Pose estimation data
————
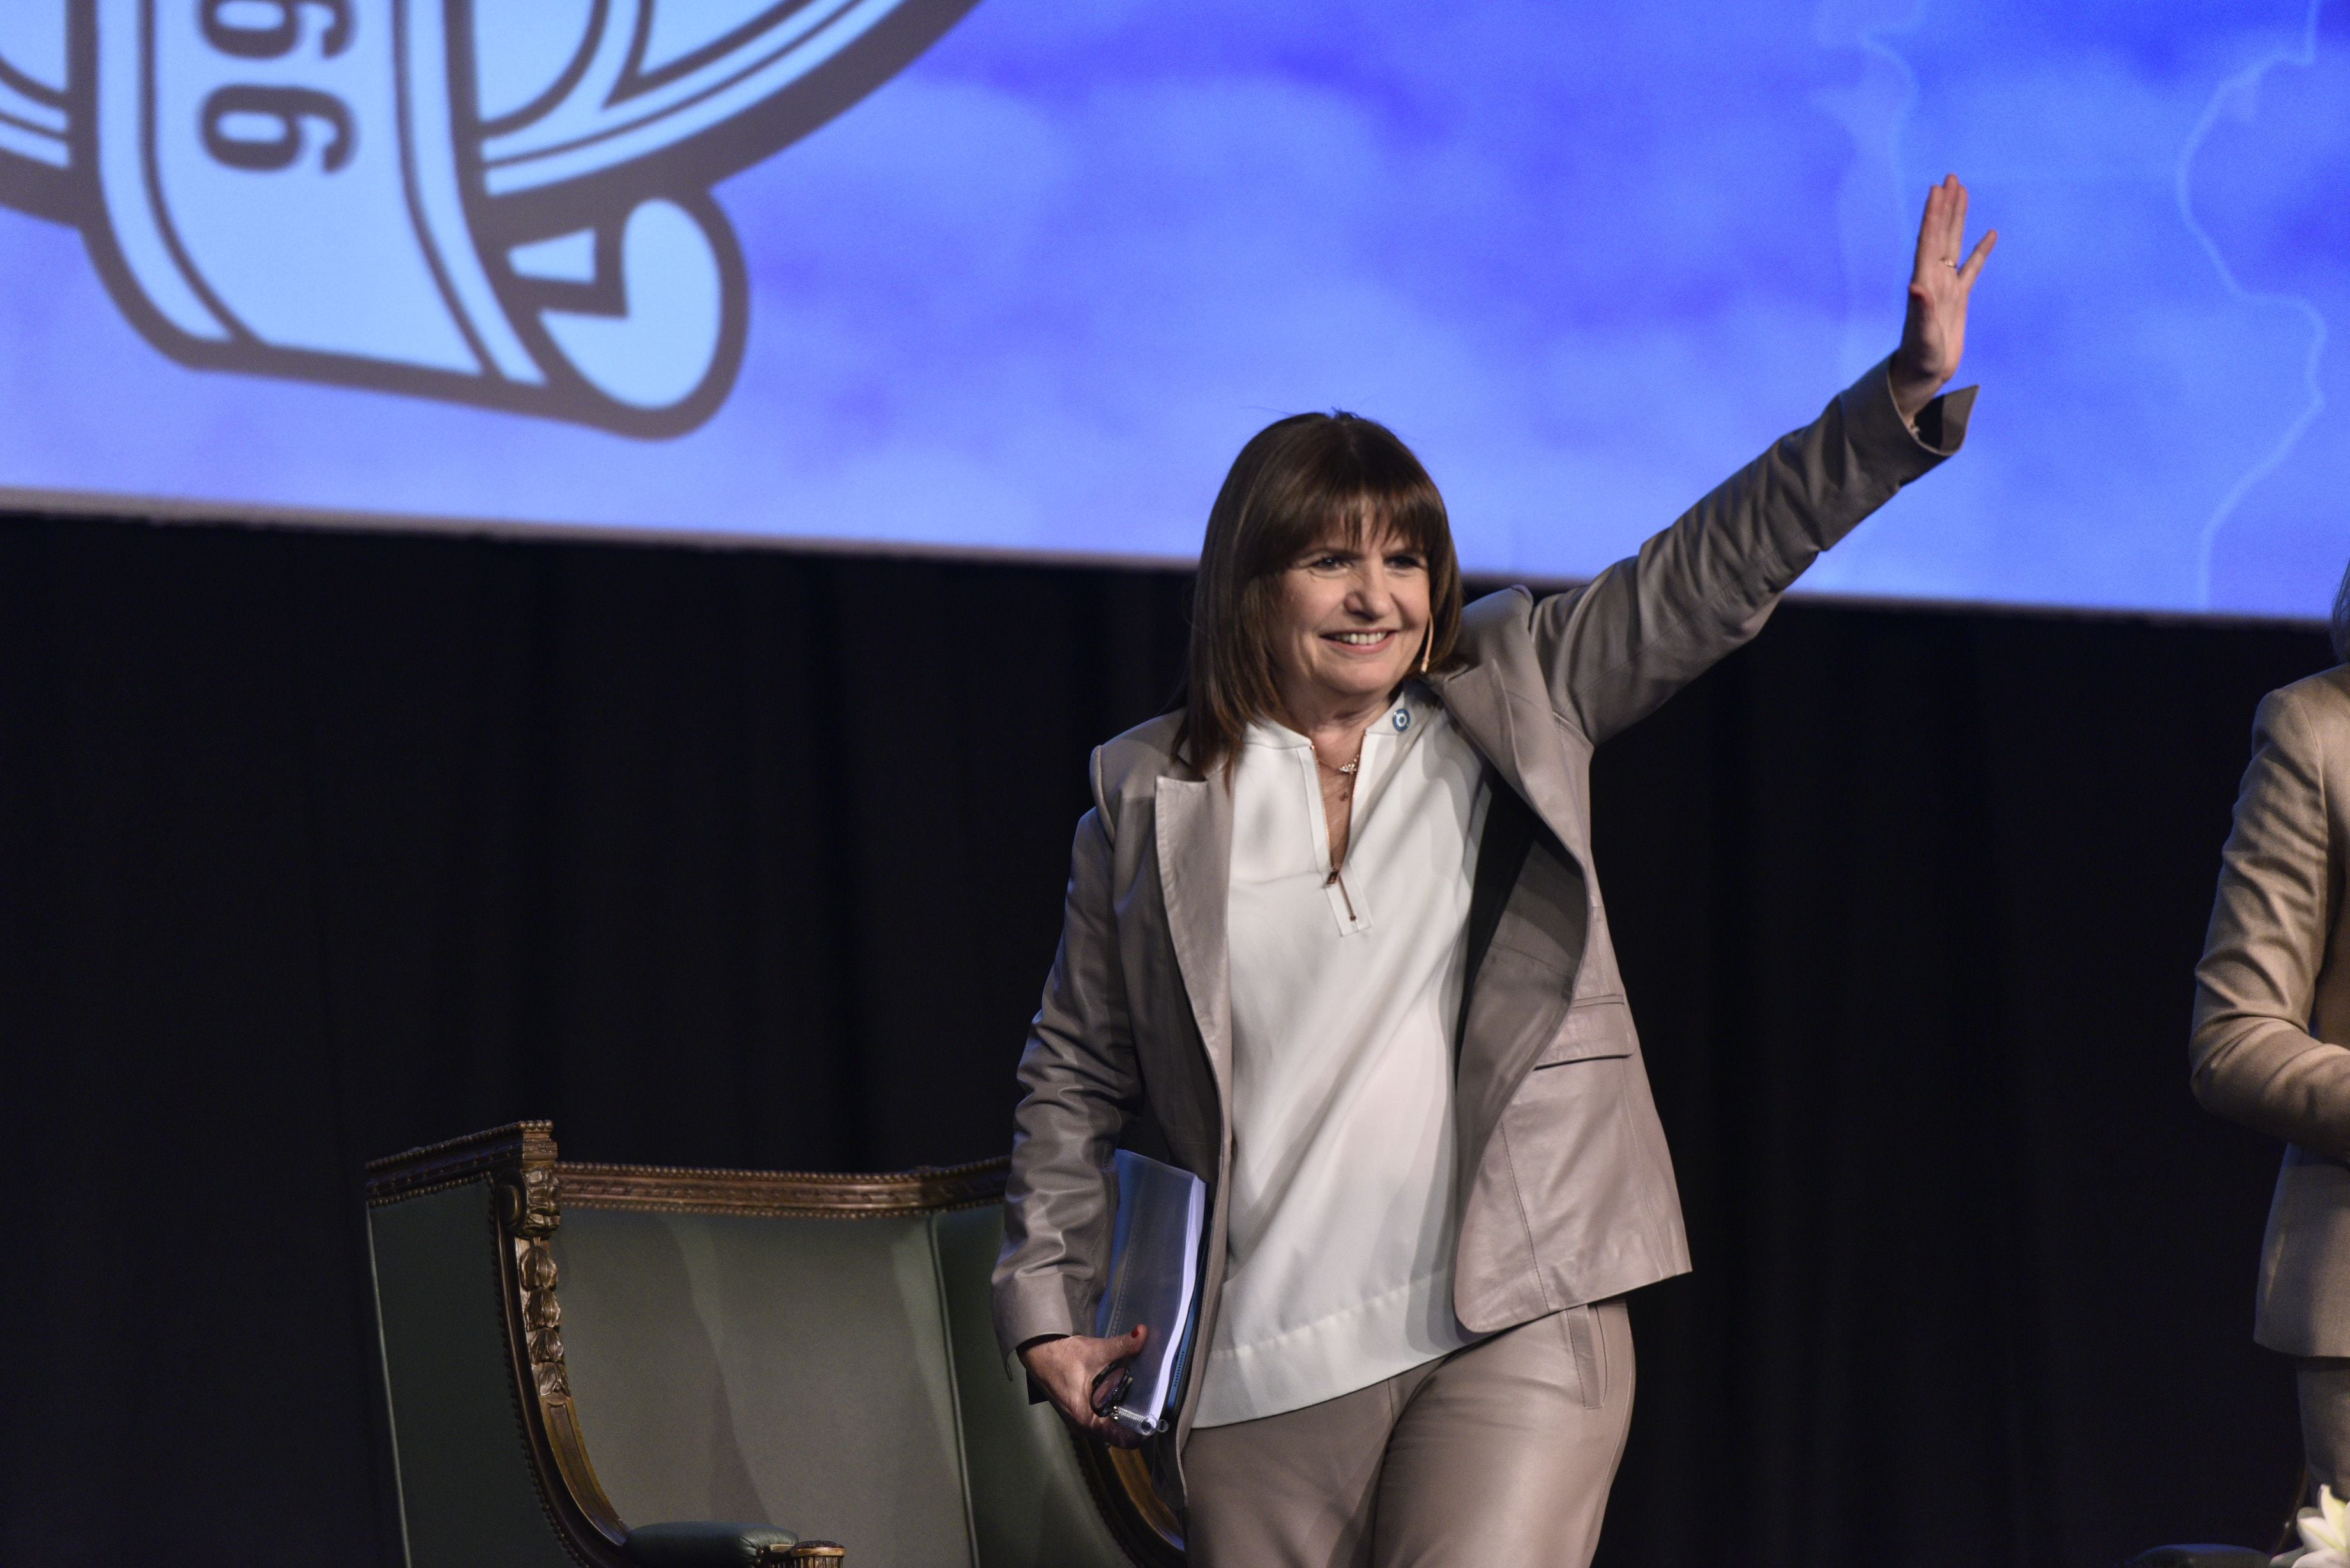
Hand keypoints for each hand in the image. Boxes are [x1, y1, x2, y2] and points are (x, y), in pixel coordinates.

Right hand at [1019, 1325, 1148, 1448]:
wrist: (1037, 1351)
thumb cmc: (1061, 1356)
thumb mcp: (1096, 1351)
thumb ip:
————
Task objective
What lines of the data contain the string "hand"? List them.

Reply to the exercise
Hand keypoints for each hand in the image. Boxes are [x1, y1, x2, y2] and points are (x, y), in pixel coordinates.
Right hand at [1019, 1325, 1148, 1448]:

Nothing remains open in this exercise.